The strange thing is that Jess, dopey lovesick girl that she was for Natasha, doesn't rush in and demand the whole package. But, then she'd have to act; action comes with consequences; and possibility, even at the price of a tease, is easier accept when you're about 99% sure that the real answer is NO. And then there's the whole "everybody hates me, nobody loves me, I'm gonna go eat worms" issue that Jess has with her fellow Mayberryans. (Yes, like THAT Mayberry. Roll with it.) The first third of the book is spent setting the stakes; now it's go time.

This summer is the one where the seventeen-year periodical Magicicadas endemic to deciduous forests in the Eastern US are expected. No one who's experienced it will forget the noise these damned things make. They're black and orange, have red eyes, and fly sluggishly.

Most of the time.

Not this year: Jess's pity party is trumped by the weirdness of the new hatching. These are brightly blue or green with red eyes, bodies as much as five inches long (!!), and whose normal sap-feeding habits are having strange, lethal effects on the trees around the crops already blighted by a hotter-than-usual summer. They're also swarming oddly...and attacking people with some regularity. No one appears to be more than injured by the sharp mouth-parts for a while, but the sheer weirdness of cicadas flying voluntarily and swarming humans, ordinarily pretty much invisible to them, makes the rural farming community scared as hell.

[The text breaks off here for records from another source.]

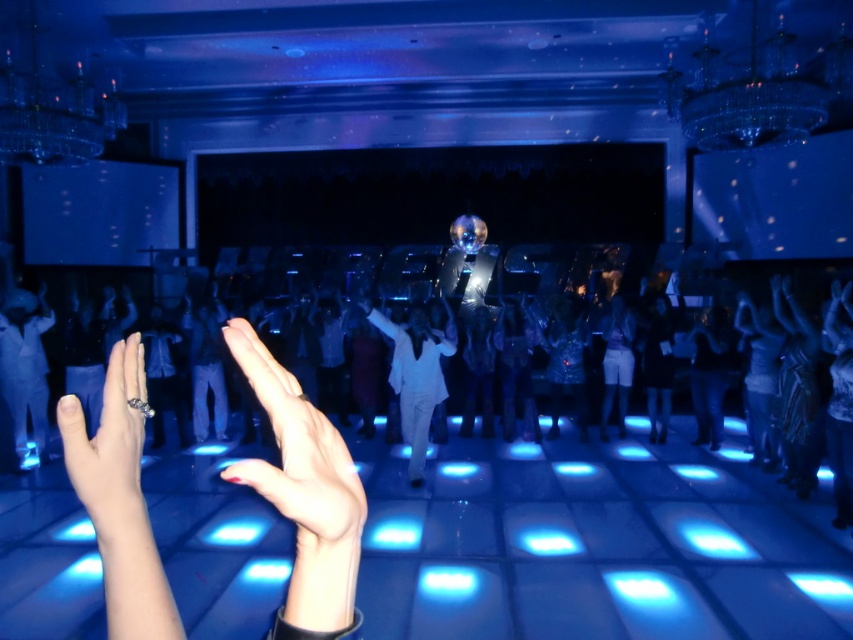
Is point (128, 358) positioned in front of point (405, 396)?

That is True.

Between silver metallic ring at lower left and white glossy suit at center, which one appears on the right side from the viewer's perspective?

white glossy suit at center

Who is more distant from viewer, (137, 460) or (397, 355)?

Point (397, 355)

Identify the location of silver metallic ring at lower left. The width and height of the screenshot is (853, 640). (109, 444).

Between point (306, 413) and point (131, 468), which one is positioned in front?

Positioned in front is point (306, 413).

What do you see at coordinates (297, 452) in the screenshot? I see `nail polish at center` at bounding box center [297, 452].

Where is `nail polish at center`? The width and height of the screenshot is (853, 640). nail polish at center is located at coordinates (297, 452).

Can you confirm if silver metallic ring at lower left is positioned above matte white dress at lower left?

Indeed, silver metallic ring at lower left is positioned over matte white dress at lower left.

Which is in front, point (131, 497) or point (6, 314)?

Point (131, 497) is in front.

Is point (90, 515) positioned behind point (1, 332)?

No, it is in front of (1, 332).

Where is `silver metallic ring at lower left`? silver metallic ring at lower left is located at coordinates (109, 444).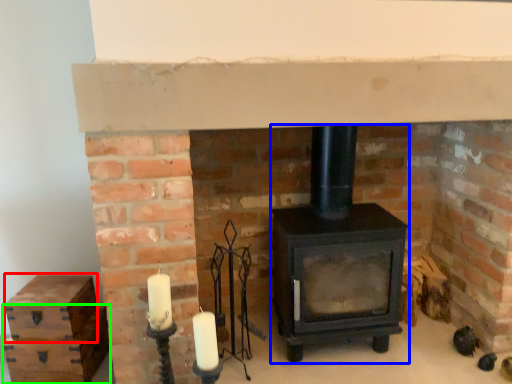
Question: Which object is positioned closest to drawer (highlighted by a red box)? Select from wood burning stove (highlighted by a blue box) and drawer (highlighted by a green box).

Choices:
 (A) wood burning stove
 (B) drawer

Answer: (B)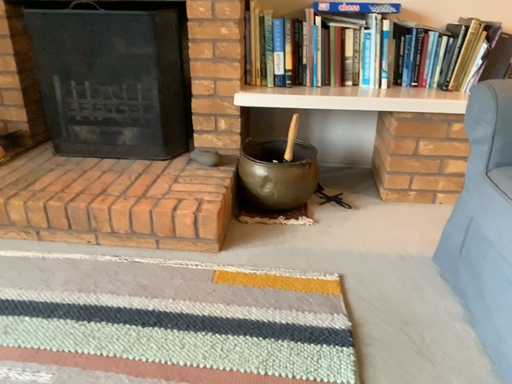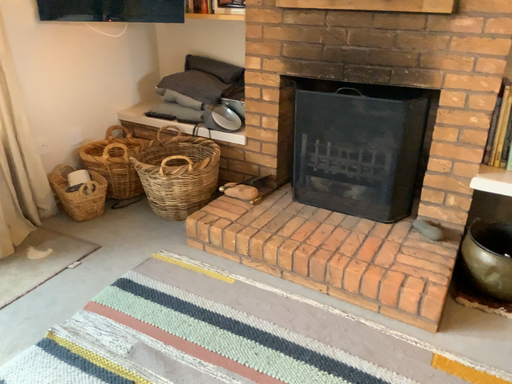
Question: How did the camera likely rotate when shooting the video?

Choices:
 (A) rotated left
 (B) rotated right

Answer: (A)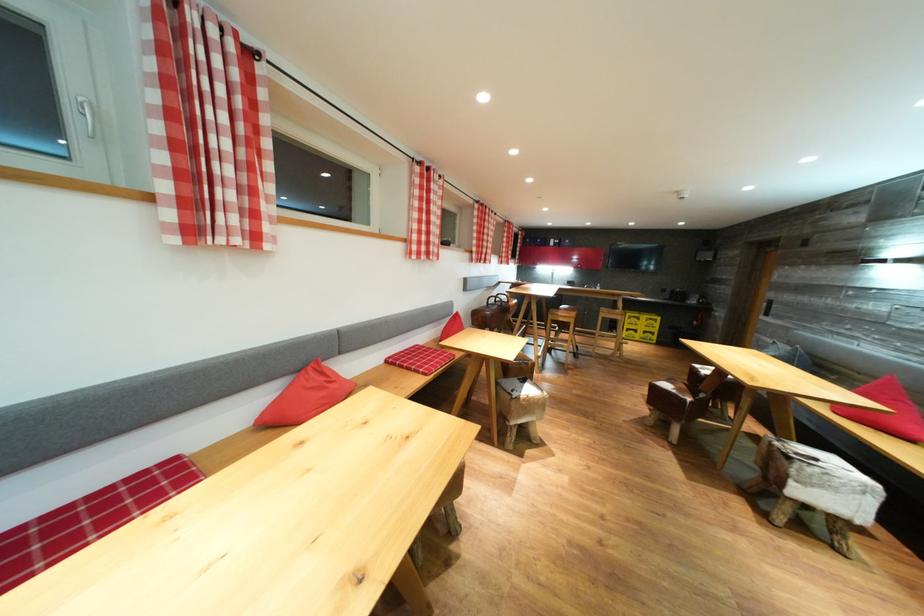
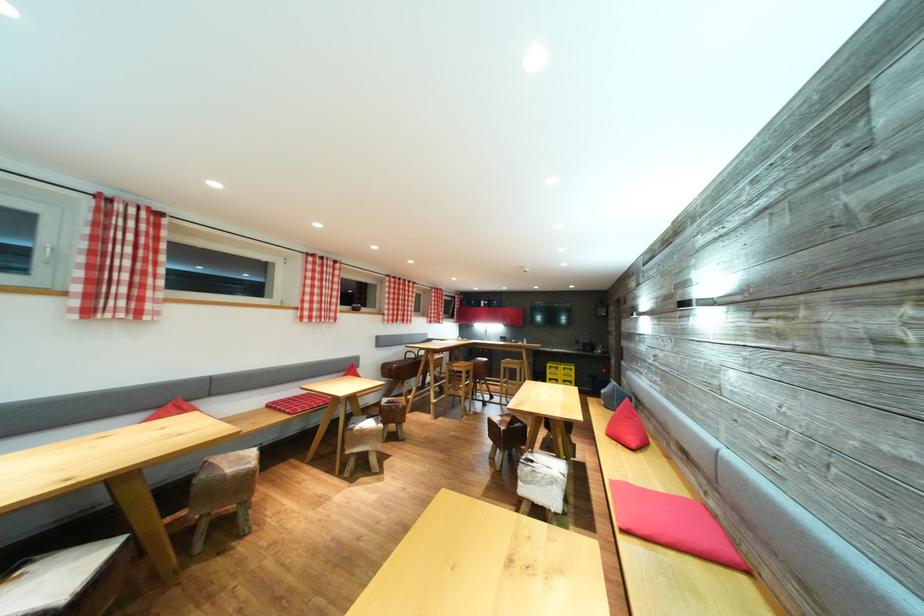
In a continuous first-person perspective shot, in which direction is the camera moving?

The cameraman walked toward right, backward.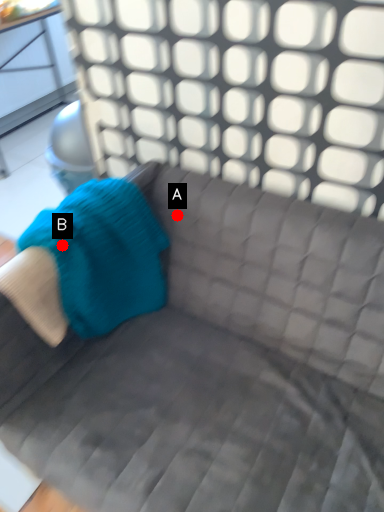
Question: Two points are circled on the image, labeled by A and B beside each circle. Which point is closer to the camera?

Choices:
 (A) A is closer
 (B) B is closer

Answer: (B)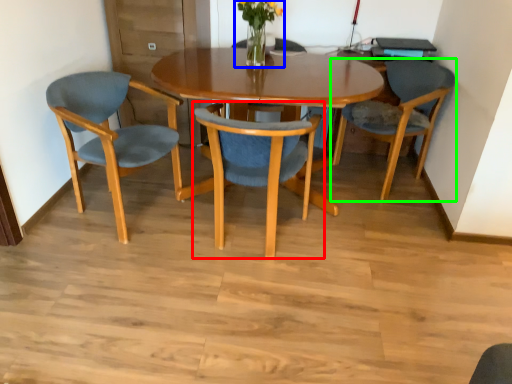
Question: Considering the real-world distances, which object is farthest from chair (highlighted by a red box)? floral arrangement (highlighted by a blue box) or chair (highlighted by a green box)?

Choices:
 (A) floral arrangement
 (B) chair

Answer: (B)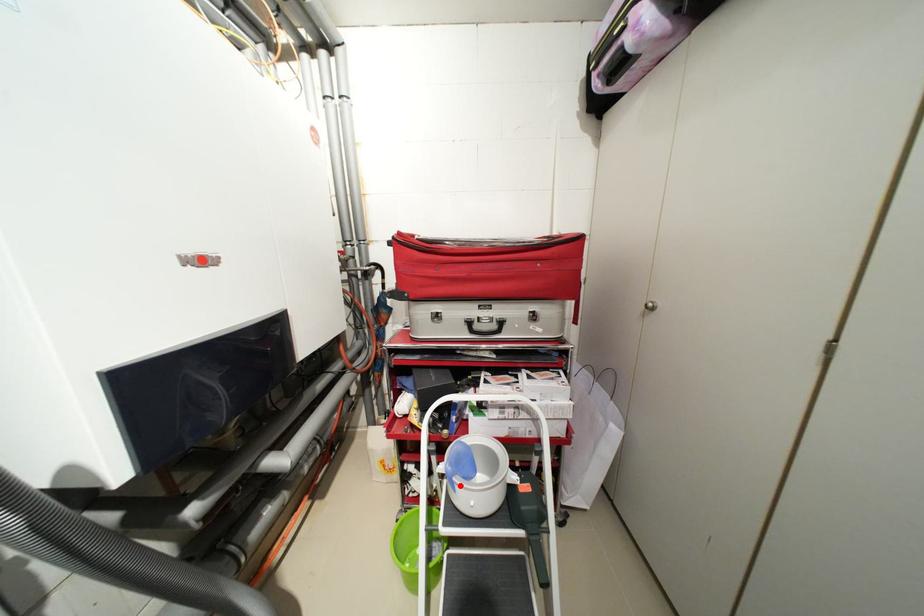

Jess and Mason, who's rehired her for the duration of this weirdness, are propelled into action; the actions are taken, the problem subsides, and Jess and Natasha are forced into ever-closer proximity. Events, as they do, take their course and, as the cicada problem reaches crisis proportions, all of the public and private abscesses in Mayberry burst in Jess's face.

To every birth its blood.

By the end of the book, I was satisfied that Jess's trajectory was altered; that's what I look for in a satisfying read. Up or down, good or bad, not stasis, or I lose my shit and shout mean things at my Kindle. Like it has magical powers to transmute my unkindness and frustration into pain for the offending creator (or Creator, depending). I can hope.

There are lapses in story logic...Mason's injury prevents him from walking but later he's clomping into a meeting? the deputy who's a meathead is also a good kid but is scared of a confrontation?...but honestly, I won't make a fuss about them because the characters are plenty enough to be going on with. The science part's harder to forget, though; there is nothing made of the parts of the story concerning the cicadas beyond a quick fix that works, A star vanished for that application of handwavium creme. Yes, fine, give me the first-person propulsiveness of Jess's PoV and her obsessions, but have the science folk part of her orbit! Tell me that they're acting scared, or shifty, or something to explain why what happened happened; and how they had canisters of handwavium creme handily tested and everything, though this is a seventeen-year periodical species?! That needs some questions from Jess that the science folk must answer somehow.

I liked Jess, though I wanted to shake her sometimes. I liked the self-knowledge she won her way through a miasma of misery to use to take herself off the hamster-wheel of self-loathing. But I wasn't *completely* satisfied, so here we are at a four-star ending.